[Collected data]
:::

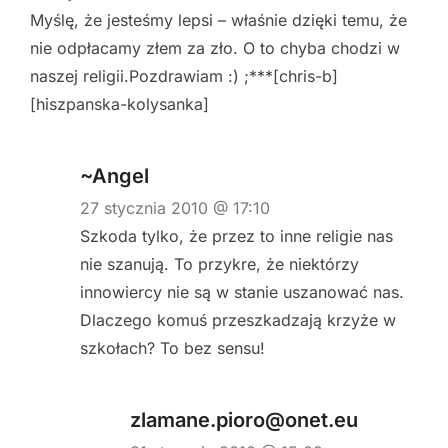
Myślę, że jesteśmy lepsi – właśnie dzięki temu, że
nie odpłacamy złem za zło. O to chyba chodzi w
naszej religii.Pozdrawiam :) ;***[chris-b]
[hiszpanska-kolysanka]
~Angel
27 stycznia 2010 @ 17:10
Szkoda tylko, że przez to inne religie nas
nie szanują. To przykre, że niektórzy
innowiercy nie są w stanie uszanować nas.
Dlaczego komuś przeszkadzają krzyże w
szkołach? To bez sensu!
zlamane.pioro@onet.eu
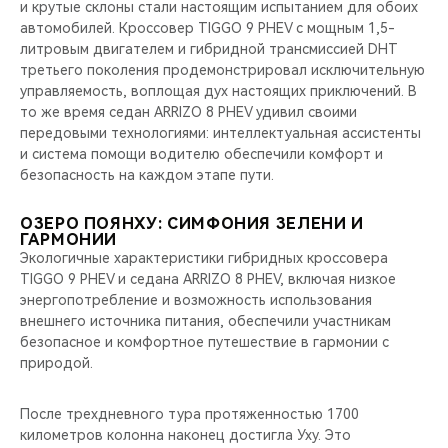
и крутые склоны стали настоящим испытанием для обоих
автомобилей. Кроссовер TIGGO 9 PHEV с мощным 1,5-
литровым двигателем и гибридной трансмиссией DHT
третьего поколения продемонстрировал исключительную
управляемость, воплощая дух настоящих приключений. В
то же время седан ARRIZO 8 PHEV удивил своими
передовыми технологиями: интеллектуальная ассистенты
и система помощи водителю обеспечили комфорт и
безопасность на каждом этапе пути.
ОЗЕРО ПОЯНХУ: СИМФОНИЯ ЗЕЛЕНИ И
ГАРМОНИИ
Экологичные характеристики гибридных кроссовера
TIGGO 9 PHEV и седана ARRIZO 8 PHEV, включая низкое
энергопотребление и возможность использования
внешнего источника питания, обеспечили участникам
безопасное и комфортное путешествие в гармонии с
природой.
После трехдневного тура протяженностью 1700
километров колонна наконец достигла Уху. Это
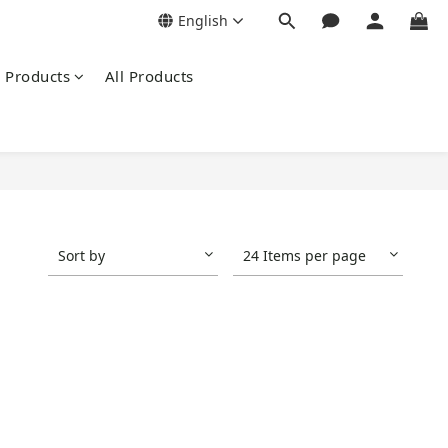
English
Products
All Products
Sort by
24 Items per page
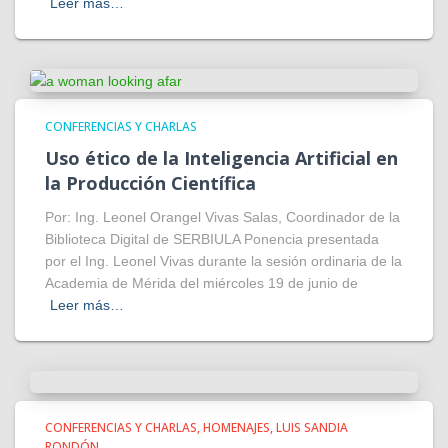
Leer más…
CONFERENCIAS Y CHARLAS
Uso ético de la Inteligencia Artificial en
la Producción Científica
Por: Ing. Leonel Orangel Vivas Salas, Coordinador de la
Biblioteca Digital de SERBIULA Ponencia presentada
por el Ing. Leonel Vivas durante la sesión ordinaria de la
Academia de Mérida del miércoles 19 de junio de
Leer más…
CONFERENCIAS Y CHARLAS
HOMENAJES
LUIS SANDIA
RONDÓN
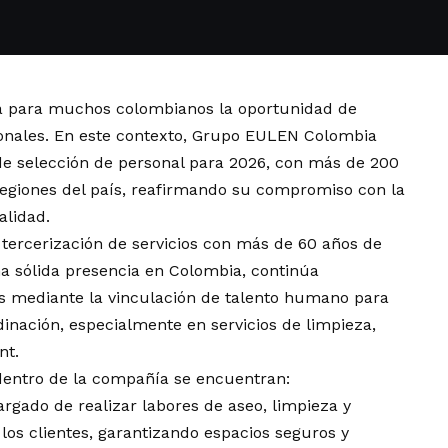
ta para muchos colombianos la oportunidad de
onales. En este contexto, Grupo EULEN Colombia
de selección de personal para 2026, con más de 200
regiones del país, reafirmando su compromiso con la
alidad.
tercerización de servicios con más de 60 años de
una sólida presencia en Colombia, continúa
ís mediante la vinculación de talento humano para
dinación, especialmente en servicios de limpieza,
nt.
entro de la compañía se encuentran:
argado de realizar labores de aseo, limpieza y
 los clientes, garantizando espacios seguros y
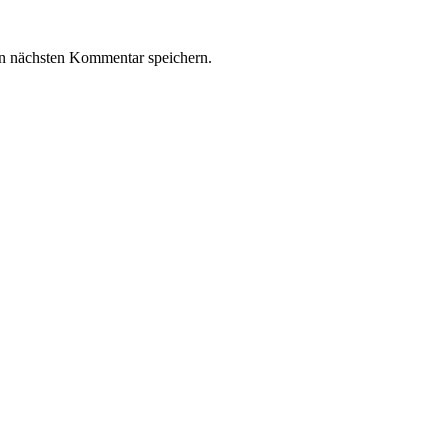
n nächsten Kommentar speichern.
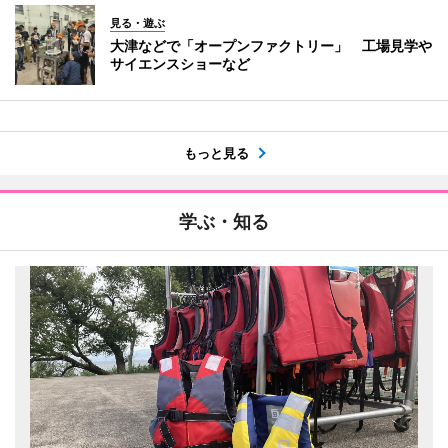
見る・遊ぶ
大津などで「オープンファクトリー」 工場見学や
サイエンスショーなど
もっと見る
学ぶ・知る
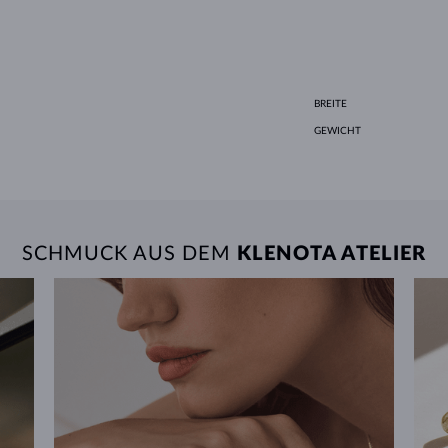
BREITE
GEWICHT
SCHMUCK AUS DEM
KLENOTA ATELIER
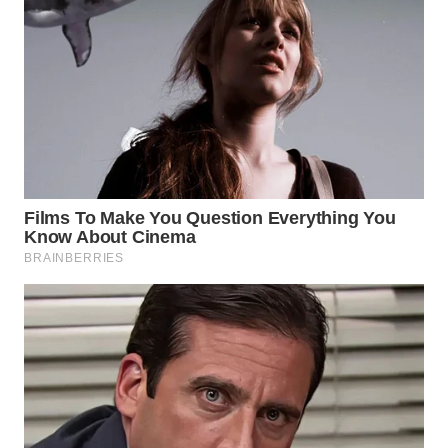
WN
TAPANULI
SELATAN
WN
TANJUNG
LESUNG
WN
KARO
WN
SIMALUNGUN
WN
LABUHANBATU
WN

:::

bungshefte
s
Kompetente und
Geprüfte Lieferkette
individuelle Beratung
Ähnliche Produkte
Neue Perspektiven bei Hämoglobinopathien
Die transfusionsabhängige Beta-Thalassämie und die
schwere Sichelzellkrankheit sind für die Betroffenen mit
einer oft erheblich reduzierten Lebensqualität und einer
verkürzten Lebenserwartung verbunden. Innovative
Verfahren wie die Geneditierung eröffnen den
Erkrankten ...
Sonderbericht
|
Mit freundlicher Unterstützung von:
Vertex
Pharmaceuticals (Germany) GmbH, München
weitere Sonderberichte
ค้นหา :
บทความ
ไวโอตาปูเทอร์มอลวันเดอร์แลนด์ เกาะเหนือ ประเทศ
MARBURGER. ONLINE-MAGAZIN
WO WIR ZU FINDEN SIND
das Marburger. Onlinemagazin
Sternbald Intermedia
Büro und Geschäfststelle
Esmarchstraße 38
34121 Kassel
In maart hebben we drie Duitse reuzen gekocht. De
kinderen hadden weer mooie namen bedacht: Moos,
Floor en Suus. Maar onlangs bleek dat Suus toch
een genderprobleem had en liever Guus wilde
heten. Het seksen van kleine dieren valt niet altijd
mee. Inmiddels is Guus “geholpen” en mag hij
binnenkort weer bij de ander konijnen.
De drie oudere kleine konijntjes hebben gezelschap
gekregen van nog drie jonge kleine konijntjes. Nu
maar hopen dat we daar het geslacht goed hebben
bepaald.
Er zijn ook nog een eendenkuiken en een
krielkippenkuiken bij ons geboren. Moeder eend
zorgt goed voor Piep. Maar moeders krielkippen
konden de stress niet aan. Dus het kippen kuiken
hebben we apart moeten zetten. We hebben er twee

:::

Task requirements » Of the lines above, quote exactly those from the one with "Myślę, że jesteśmy" through the one with "литровым двигателем и", ends included; pictures stay out.

Completed task »
Myślę, że jesteśmy lepsi – właśnie dzięki temu, że
nie odpłacamy złem za zło. O to chyba chodzi w
naszej religii.Pozdrawiam :) ;***[chris-b]
[hiszpanska-kolysanka]
~Angel
27 stycznia 2010 @ 17:10
Szkoda tylko, że przez to inne religie nas
nie szanują. To przykre, że niektórzy
innowiercy nie są w stanie uszanować nas.
Dlaczego komuś przeszkadzają krzyże w
szkołach? To bez sensu!
zlamane.pioro@onet.eu
и крутые склоны стали настоящим испытанием для обоих
автомобилей. Кроссовер TIGGO 9 PHEV с мощным 1,5-
литровым двигателем и гибридной трансмиссией DHT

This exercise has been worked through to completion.